Löwenherz, genannt Topsi, schwant, dass an diesem Donnerstagmorgen etwas im Busch ist. Denn Petra Viellieber hat ihn von der Steinhöfe-Koppel zurück in den Paddock geholt. Kurz darauf erscheint Michael Salzgeber mit seiner mobilen Pferdepraxis. Das Shetland-Pony mit den Flechtzöpfen in der blonden Mähne kennt den Tierarzt, denn es ist nicht das erste Mal, dass Salzgeber den 27 Jahre alten Topsi behandelt. Ängstlich wirkt das kleine Pferd nicht. „Je nervöser der Besitzer, desto nervöser das Pferd“, konstatiert der Tierarzt, der in Herdwangen-Schönach wohnt.

Im Vordergrund muss der Zahnerhalt stehen
Sein Spezialgebiet ist die Zahlheilkunde bei Pferden, er ist Pferde-Dental-Praktiker nach IGFP (Internationale Gesellschaft zur Funktionsverbesserung der Pferdezähne).
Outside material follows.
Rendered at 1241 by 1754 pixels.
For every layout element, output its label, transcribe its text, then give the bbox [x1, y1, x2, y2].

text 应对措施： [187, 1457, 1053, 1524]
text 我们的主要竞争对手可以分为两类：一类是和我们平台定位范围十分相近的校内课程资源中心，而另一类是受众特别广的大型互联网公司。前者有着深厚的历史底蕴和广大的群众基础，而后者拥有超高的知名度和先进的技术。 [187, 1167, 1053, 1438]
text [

Seine Patienten sind weit verstreut, vor allem ist Salzgeber im Hegau, Schwarzwald, in der Bodenseeregion, der südwestlichen Alb und der Nordschweiz tätig. „Topsi hat Probleme beim Fressen, er kann das Heu nicht richtig zerkleinern, kaut Röllchen und speit sie aus. Man spricht auch von Wickelspucken“, erklärt er. Das liegt an Höhenunterschieden der Zähne im Unter- und Oberkiefer – bedeutet: der Pferdezahnarzt wird das Gebiss feilen und schleifen, bis es ausbalanciert ist. Karies gibt es bei Pferden auch, etwa wenn sich bei krummen Zähnen das Futter in Mulden festsetzt – aber das ist eher nicht die Regel. „Bei Löchern in den Zähnen kann ich eine Füllung machen. Lockere Zähne muss ich notfalls ziehen. Doch im Vordergrund steht der Zahnerhalt, da Zahnersatz bei Pferden technisch nicht möglich ist“, erklärt Salzgeber. Darum gilt auch bei Pferden die Devise: Regelmäßig, am besten einmal im Jahr, zur Zahnkontrolle!
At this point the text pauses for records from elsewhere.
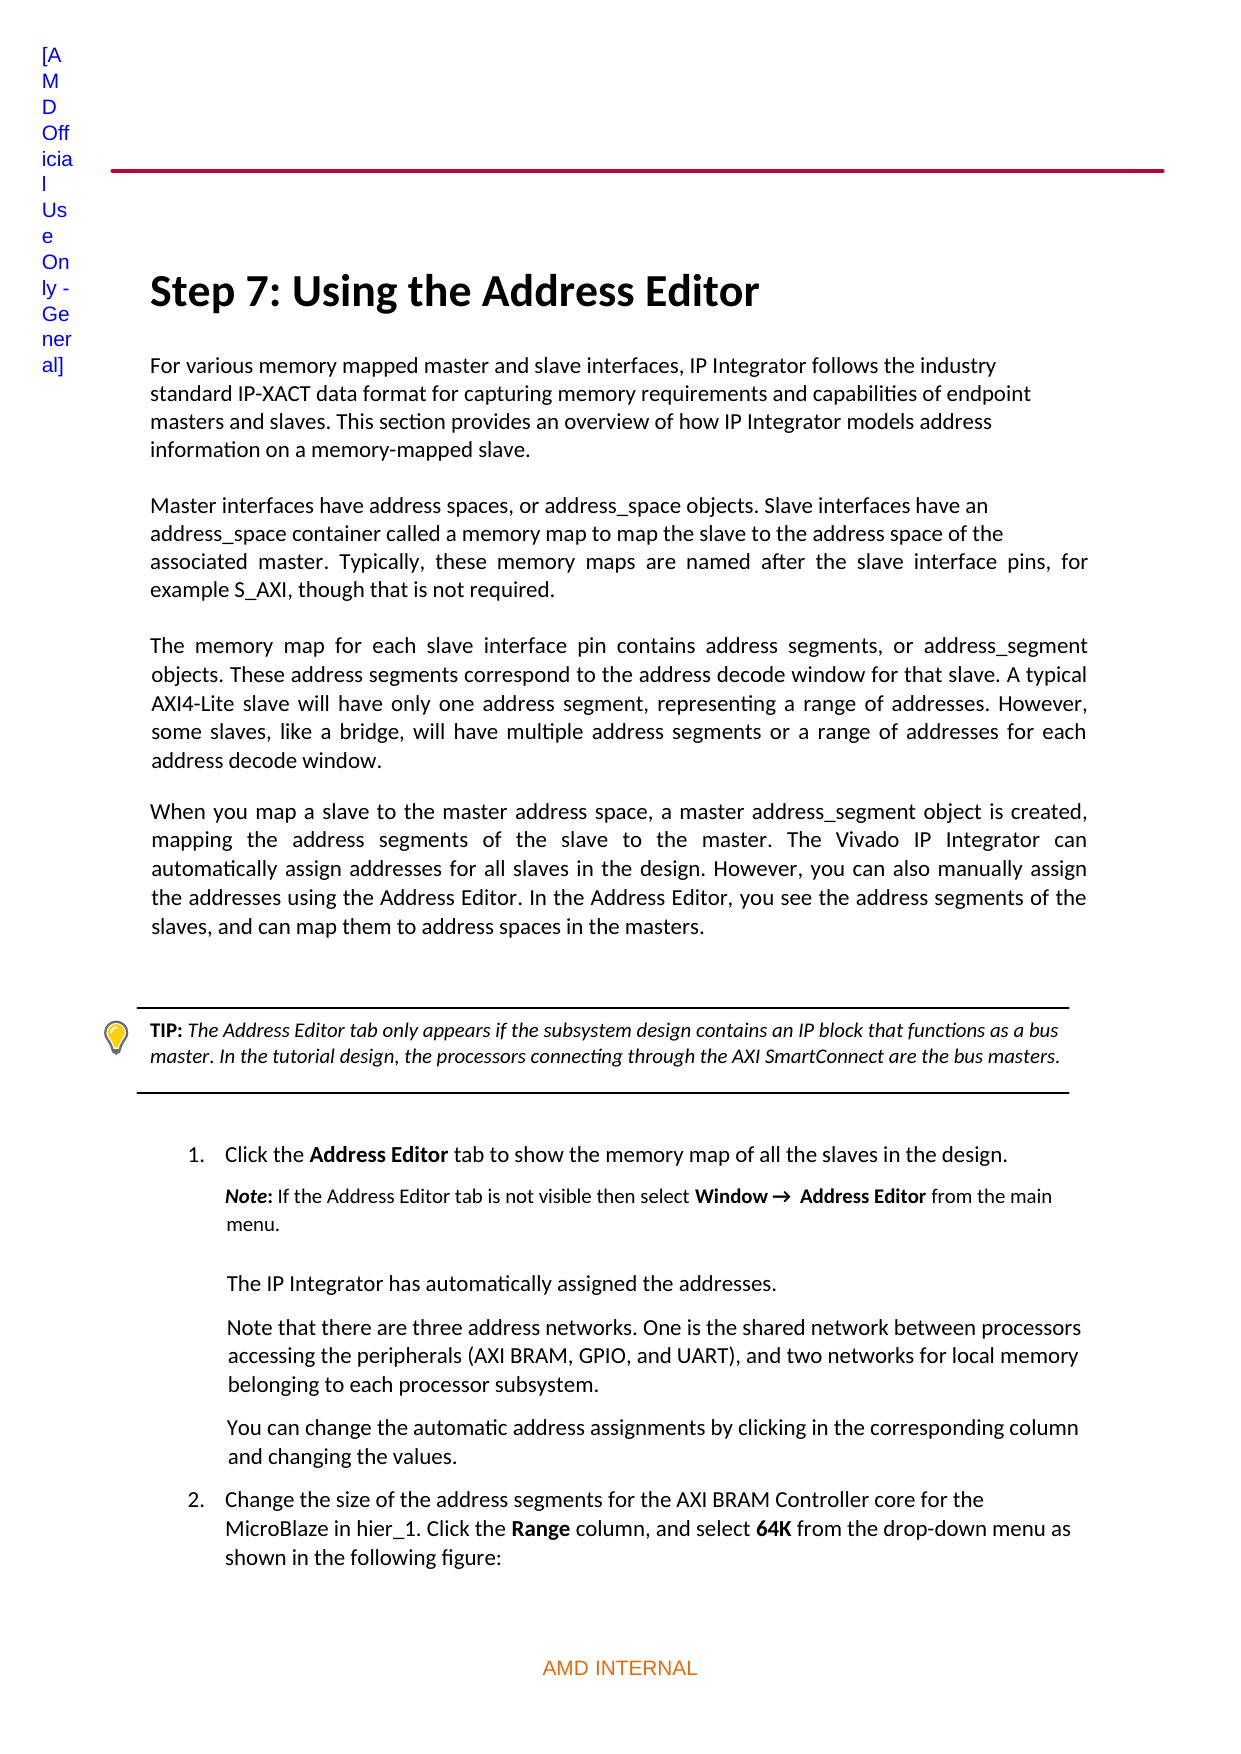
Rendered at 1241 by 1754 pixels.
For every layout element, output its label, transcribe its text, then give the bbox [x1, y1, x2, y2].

subtitle Step 7: Using the Address Editor [150, 262, 1090, 318]
text standard IP-XACT data format for capturing memory requirements and capabilities of endpoint [150, 379, 1090, 407]
list Change the size of the address segments for the AXI BRAM Controller core for the MicroBlaze in hier_1. Click the Range column, and select 64K from the drop-down menu as shown in the following figure: [187, 1486, 1089, 1571]
text masters and slaves. This section provides an overview of how IP Integrator models address [150, 407, 1090, 435]
text associated master. Typically, these memory maps are named after the slave interface pins, for example S_AXI, though that is not required. [150, 547, 1090, 603]
text Note: If the Address Editor tab is not visible then select Window → Address Editor from the main menu. [225, 1183, 1090, 1237]
text The memory map for each slave interface pin contains address segments, or address_segment objects. These address segments correspond to the address decode window for that slave. A typical AXI4-Lite slave will have only one address segment, representing a range of addresses. However, some slaves, like a bridge, will have multiple address segments or a range of addresses for each address decode window. [150, 631, 1089, 774]
text information on a memory-mapped slave. [150, 435, 1090, 463]
text TIP: The Address Editor tab only appears if the subsystem design contains an IP block that functions as a bus master. In the tutorial design, the processors connecting through the AXI SmartConnect are the bus masters. [150, 1017, 1090, 1069]
list Click the Address Editor tab to show the memory map of all the slaves in the design. [187, 1140, 1089, 1168]
text Note that there are three address networks. One is the shared network between processors accessing the peripherals (AXI BRAM, GPIO, and UART), and two networks for local memory belonging to each processor subsystem. [227, 1313, 1089, 1398]
text When you map a slave to the master address space, a master address_segment object is created, mapping the address segments of the slave to the master. The Vivado IP Integrator can automatically assign addresses for all slaves in the design. However, you can also manually assign the addresses using the Address Editor. In the Address Editor, you see the address segments of the slaves, and can map them to address spaces in the masters. [150, 797, 1089, 940]
text address_space container called a memory map to map the slave to the address space of the [150, 519, 1090, 547]
text The IP Integrator has automatically assigned the addresses. [227, 1269, 1089, 1297]
text You can change the automatic address assignments by clicking in the corresponding column and changing the values. [227, 1413, 1089, 1470]
text Master interfaces have address spaces, or address_space objects. Slave interfaces have an [150, 491, 1090, 519]
text For various memory mapped master and slave interfaces, IP Integrator follows the industry [150, 323, 1090, 379]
Fehlabrieb und Fehlbelastung von Zähnen und Zahnhalteapparat können nicht nur zu Fressstörungen führen, sondern auch ganz andere Beschwerden verursachen. „Das ganz Pferd hängt am Kopf“, formuliert es Salzgeber. Sind die Zähne malad, kann das auch Magen, Verdauung und Bewegungsapparat negativ beeinflussen. Auch der Reiter bekommt zu spüren, wenn im Maul etwas nicht stimmt.
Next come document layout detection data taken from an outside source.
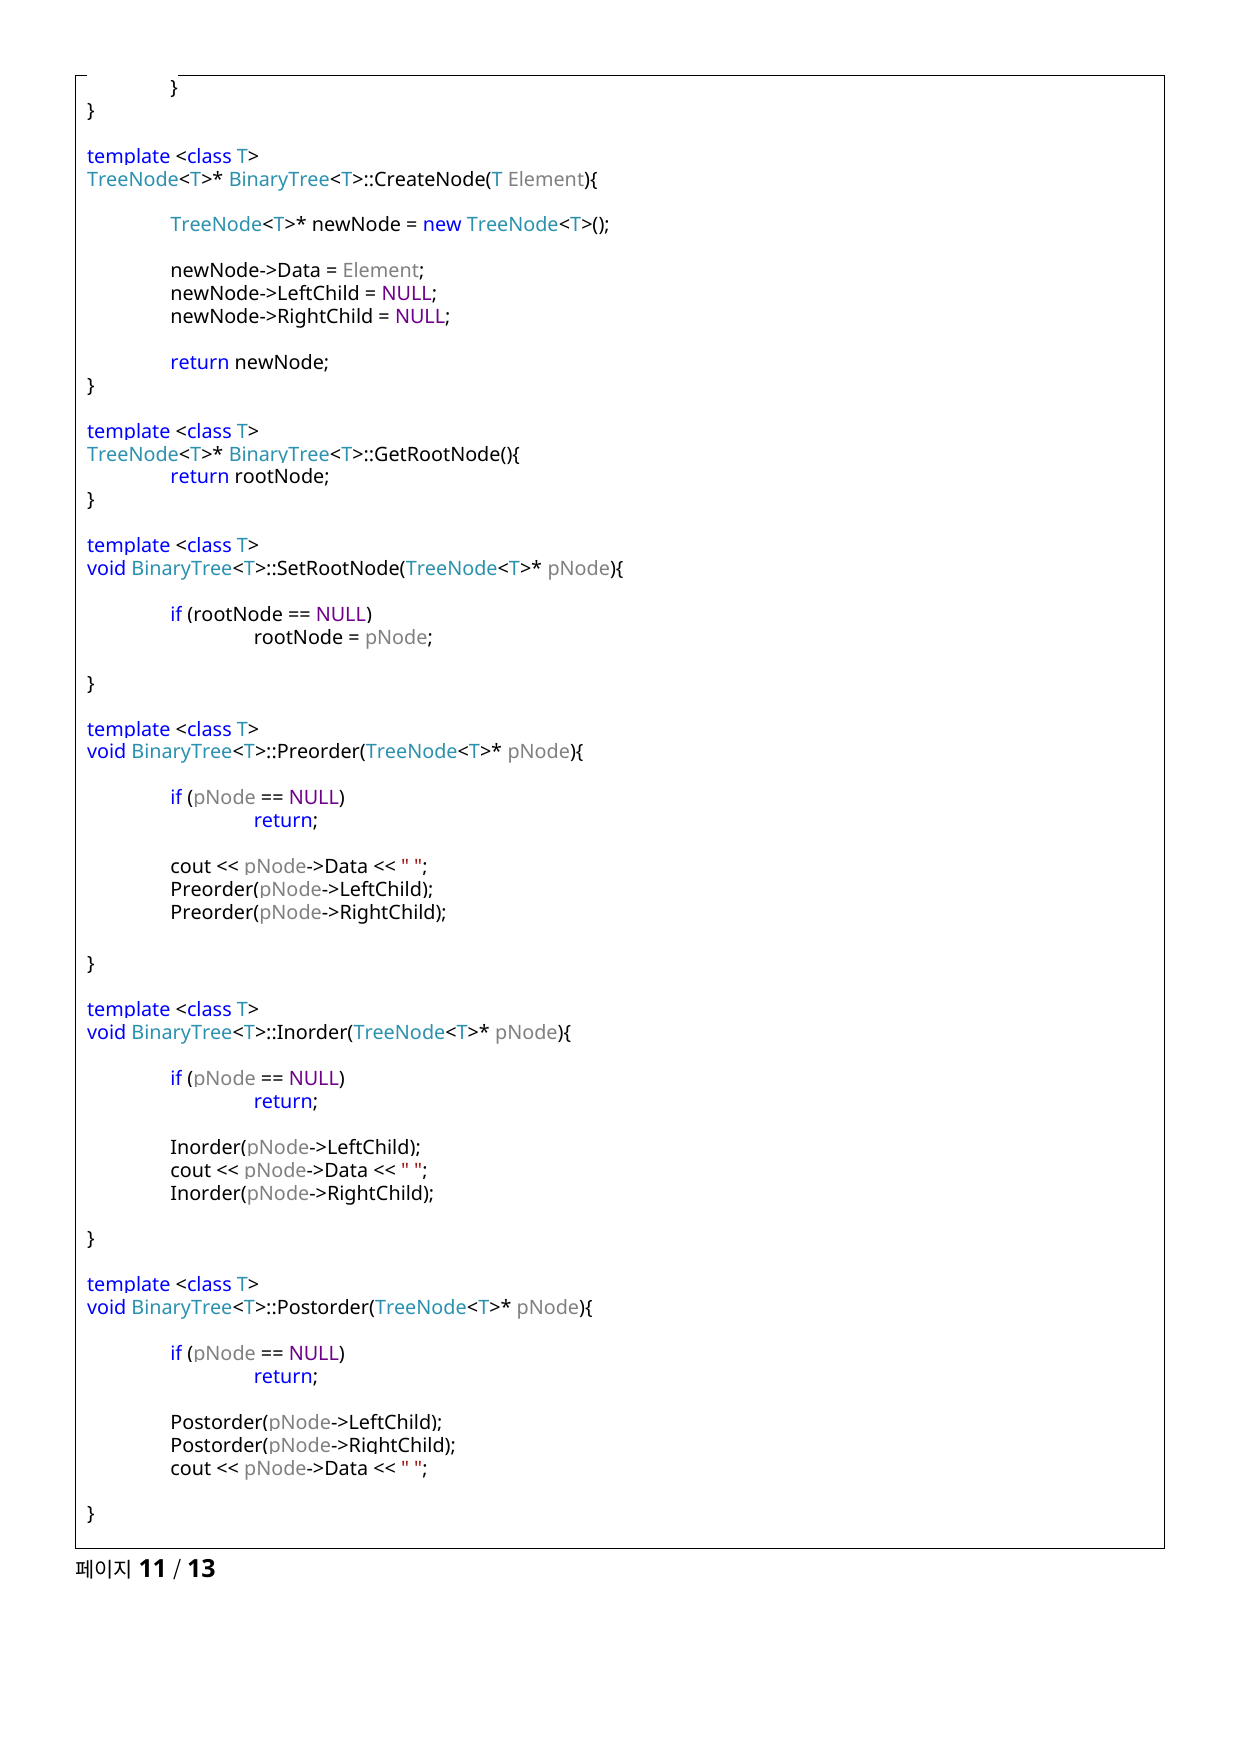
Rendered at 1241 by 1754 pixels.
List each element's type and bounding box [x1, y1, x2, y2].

table_header [76, 76, 1164, 1548]
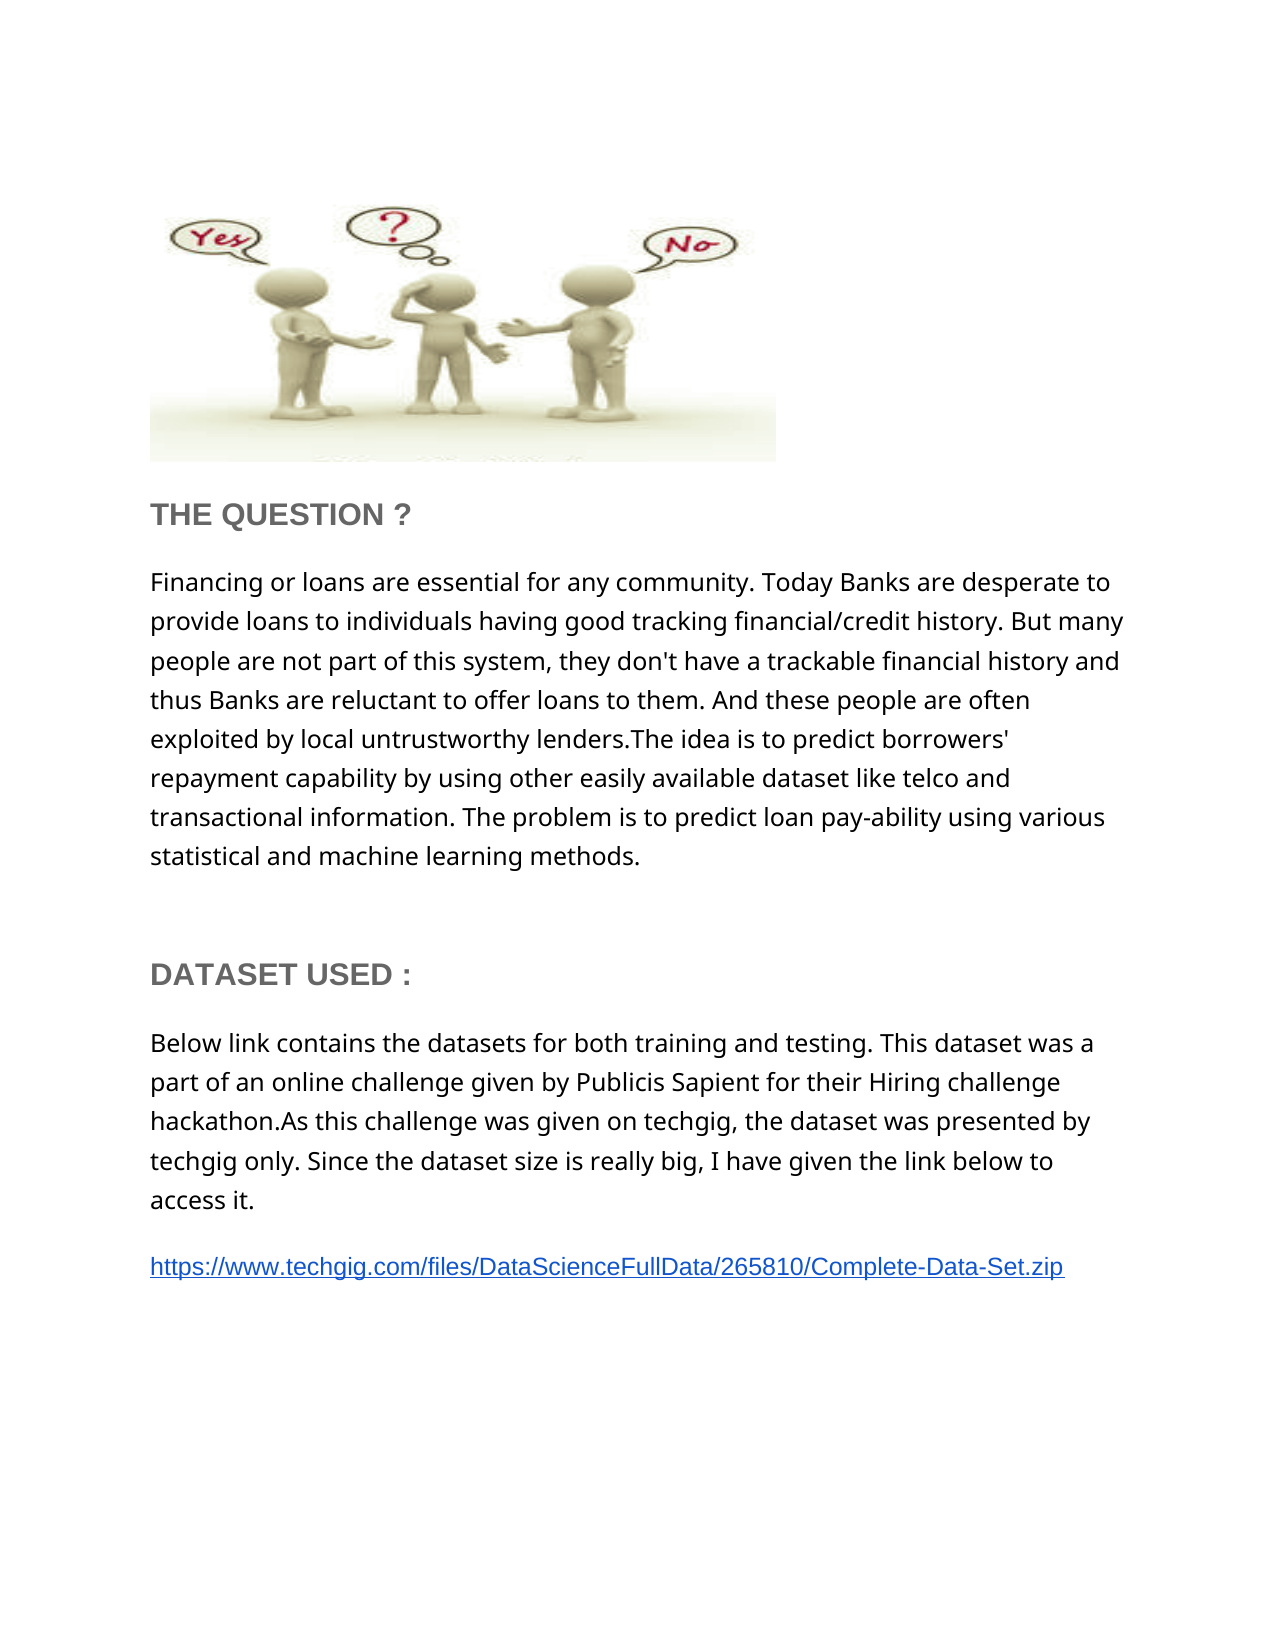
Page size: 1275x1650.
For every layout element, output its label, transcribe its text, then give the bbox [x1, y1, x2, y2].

text Financing or loans are essential for any community. Today Banks are desperate to provide loans to individuals having good tracking financial/credit history. But many people are not part of this system, they don't have a trackable financial history and thus Banks are reluctant to offer loans to them. And these people are often exploited by local untrustworthy lenders.The idea is to predict borrowers' repayment capability by using other easily available dataset like telco and transactional information. The problem is to predict loan pay-ability using various statistical and machine learning methods. [150, 565, 1125, 873]
subtitle THE QUESTION ? [150, 496, 1125, 531]
text https://www.techgig.com/files/DataScienceFullData/265810/Complete-Data-Set.zip [150, 1252, 1125, 1281]
picture [150, 180, 776, 462]
subtitle DATASET USED : [150, 956, 1125, 992]
text Below link contains the datasets for both training and testing. This dataset was a part of an online challenge given by Publicis Sapient for their Hiring challenge hackathon.As this challenge was given on techgig, the dataset was presented by techgig only. Since the dataset size is really big, I have given the link below to access it. [150, 1026, 1125, 1216]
Beißkraft bis zu 1,5 Tonnen
„Große Köpfe, große Werkzeuge“, sagt der Pferdezahnarzt, als er den Ponykopf in einer gepolsterten Ablage platziert und danach das Maulgatter anlegt. Diese Sperre hindert Topsi daran, den Kiefer während der Behandlung zu schließen. Das Pony hat eine Spritze bekommen. Es steht mit halb gesenkten Lidern recht gleichmütig da und lässt den Zahnarzt gewähren. „Eine Sedierung reduziert den Stress und verringert die Verletzungsgefahr bei Pferd, Halter und Behandler. Die Beißkraft eines Pferdes beträgt 1,5 Tonnen.“
Nach 20 Minuten ist alles vorbei

Salzgeber trägt eine Schutzbrille mit Stirnleuchte. Ein ausgewachsenes Pferd hat 36 bis 44 Zähne: 24 Backen-, zwölf Schneidezähne, eventuell vier Eckzähne und eventuell bis zu vier Wolfszähne. Letztere sind Überbleibsel der Evolution. Topsis Zunge wird zur Seite geschoben und das elektrische Schleifgerät kommt zum Einsatz. Hierfür gibt es verschiedene Vorsätze. Die Zahnoberflächen des Shettys werden geschliffen und geraspelt, bis der Zahnstaub fliegt. Nach rund 20 Minuten ist die Behandlung beendet. Topsis Maul wird mit Wasser ausgespült und dann gibt es Arnikakügelchen zur Beruhigung der Schleimhaut. Dass die Kaufläche wieder stimmt, ist deutlich am mahlenden Geräusch zu hören, das Topsi mit den Zähnen macht. Kurze Zeit später schaut der Patient wieder munter unter seiner Mähne hervor und darf zurück zu seinen Kollegen auf die Weide.